Artifice in The Royal Tenenbaums

Wes Anderson’s films have an obvious artificiality about them, a very distinctive style sometimes verging on self-parody. This sense of artifice has often been criticized as twee, or simply as too artificial, and while I sympathize with the criticisms to some extent, I think Anderson’s signature style has sufficient formal strength to lift it out of its occasional plunge into cutesiness. I also think he utilizes his artifice to relate fiction and reality in some interesting ways.

In his films, the characters yearn for a kind of whimsical world of yesteryear; the films are bathed in nostalgia for a nonexistent past. This is true especially of Tenenbaums, where the characters are perpetually aware of their past glories and failures.

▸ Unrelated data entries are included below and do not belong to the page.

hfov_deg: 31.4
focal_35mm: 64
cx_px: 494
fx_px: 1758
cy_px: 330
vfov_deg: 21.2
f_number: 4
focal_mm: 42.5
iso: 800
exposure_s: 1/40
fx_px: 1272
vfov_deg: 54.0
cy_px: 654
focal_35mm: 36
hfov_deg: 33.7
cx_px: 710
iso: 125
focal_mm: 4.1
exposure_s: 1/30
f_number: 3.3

But the form of the films insists that this wished-for world is the actual world that the characters live in. The symmetric compositions, the slow motion, the art direction littered with personal mementos, and the costumed characters all present the world as something contrived, something fictional; this effect is heightened in Tenenbaums by the narrator reading the story from a whimsical little book, and by presenting the story within an obviously fantastical version of New York. The world of Anderson’s style isn’t just any world: it has precisely the sense of a whimsical, ideal world that the characters yearn for (and which probably never existed for them); at the same time, all of the mementos and costumes encapsulate the characters—not in their entirety, but in their storybook dimensions. In a sense, the characters have secreted their desires and essences into the style of the film itself. Thus, the style surrounds the characters with the world that they are perpetually searching for, adding to the sense of pervasive bittersweet melancholy.

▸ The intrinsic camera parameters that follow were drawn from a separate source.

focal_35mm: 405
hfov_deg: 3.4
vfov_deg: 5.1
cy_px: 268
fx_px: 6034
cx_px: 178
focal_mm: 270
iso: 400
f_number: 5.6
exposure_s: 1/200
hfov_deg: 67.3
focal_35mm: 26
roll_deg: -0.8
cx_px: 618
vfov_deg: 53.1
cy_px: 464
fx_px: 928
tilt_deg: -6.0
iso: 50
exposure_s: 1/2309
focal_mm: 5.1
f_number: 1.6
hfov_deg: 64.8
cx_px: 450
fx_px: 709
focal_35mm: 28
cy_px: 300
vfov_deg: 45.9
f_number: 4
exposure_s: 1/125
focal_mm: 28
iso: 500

But the style is also extremely overt, drawing attention to itself. This ensures that we see the world not merely as it relates to the characters, but as it relates to Anderson himself. The world is presented as his creation as much as it is the ether of his characters’ wistful yearnings. But rather than the authorial voice taking precedence over the characters’ subjectivity, as in much of traditional pre-modern storytelling, here the authorial voice and the characters’ subjectivity meet in the film’s form and perpetually play off each other within it. This is exemplified by scenes like that in which Margot arrives on the bus. She comes toward the camera in slow motion, her arrival set to music; we see her as the idealized image that Richie wishes for. But the characters’ conversation (together with earlier and later events) ensures that we see this moment through a bittersweet lens; we know the characters are deeply unhappy, and that the film’s presentation of this moment is a reflection of their desires rather than a fulfillment of them. At the same time, the narration, the costumes, and the overt style insist that the entire scene is an artifice. But this artificiality is not ironic. It is not intended to distance us from the characters. It is the sincere authorial voice, which carries all the wistful melancholy of the characters themselves; it beckons us to sympathize, to wish for this artificial world even as we see it as an artifice. By making us aware of the artifice, rather than subverting the reality of the characters’ feelings, the film reinforces them.

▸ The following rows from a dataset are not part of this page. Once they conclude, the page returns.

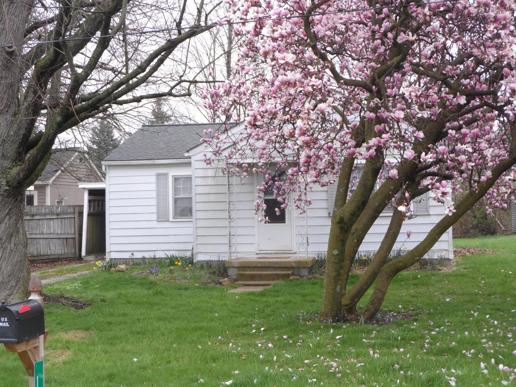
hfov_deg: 31.2
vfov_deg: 23.7
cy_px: 194
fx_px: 924
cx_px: 258
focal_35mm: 62
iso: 80
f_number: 4.2
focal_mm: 10.2
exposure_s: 1/60
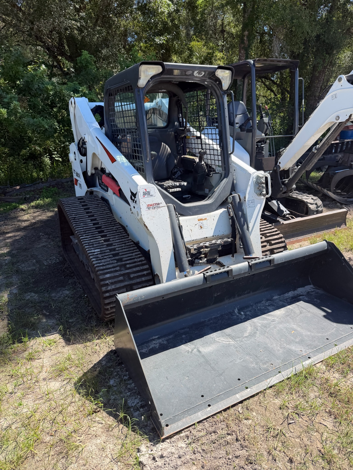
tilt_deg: -15.8
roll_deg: +3.2
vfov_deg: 71.6
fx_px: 326
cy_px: 235
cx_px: 176
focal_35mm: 24
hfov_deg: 56.8
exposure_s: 1/2110
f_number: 1.78
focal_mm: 6.76
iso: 80
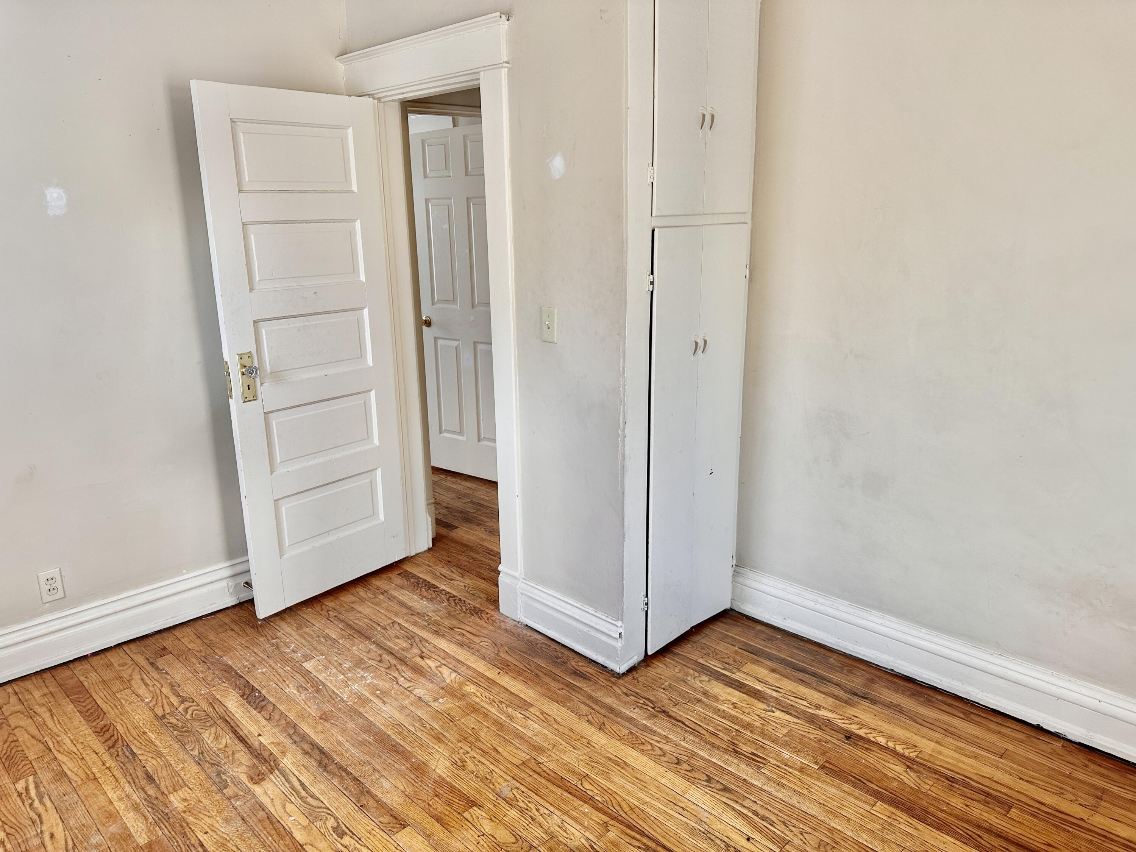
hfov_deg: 71.6
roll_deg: +1.4
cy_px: 426
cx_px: 568
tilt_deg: -16.5
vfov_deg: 56.8
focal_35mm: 24
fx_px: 788
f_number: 1.78
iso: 80
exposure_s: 1/120
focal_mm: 6.86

This type of interplay between artifice and desire might not be sufficient in itself to justify the film’s twee leanings. But in addition to it, Anderson also inserts the occasional scene that breaks through the artifice. For example, in Rushmore there is the scene where Ms. Cross confronts Max with the reality of his sexual fantasies. In Tenenbaums, there is the scene of Richie’s attempted suicide. Of course, the scene is filled with an artifice of its own—it’s all blue-lighting, jump cuts, and Elliott Smith music—but the artifice is strikingly dissimilar from its surroundings, and the conveyed emotions are utterly raw. Pointedly, the scene largely consists of Richie removing his “costume”, discarding the artificial essence that tethers him to the past and the nostalgic world of the film. Scenes such as these offer a glimpse through the wall of artifice, into the emotional realities behind it; they form painfully real emotional cores around which the yearned-for world coalesces. And they make themselves felt within the artifice. They are always there, affording resonance to the whimsical melancholy of Anderson’s style.